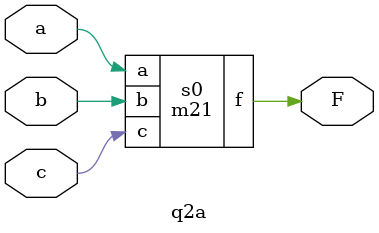
<source format=v>
module m21(a, b, c, f);
	input a,b,c;
	output f;
	reg f;
	always @(a)
	case(a)
		0: f = b & c;
		1: f = b | c;
	endcase
endmodule

module q2a(a, b, c , F);
	input a,b,c;
	output F;
	m21 s0(a,b,c,F);
endmodule


</source>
# # # # # # #
* PROBLEM STATEMENT *
All entries must come back exactly as written, though without their pictures.

* REPLY *
<source format=v>
module m21(a, b, c, f);
	input a,b,c;
	output f;
	reg f;
	always @(a)
	case(a)
		0: f = b & c;
		1: f = b | c;
	endcase
endmodule

module q2a(a, b, c , F);
	input a,b,c;
	output F;
	m21 s0(a,b,c,F);
endmodule


</source>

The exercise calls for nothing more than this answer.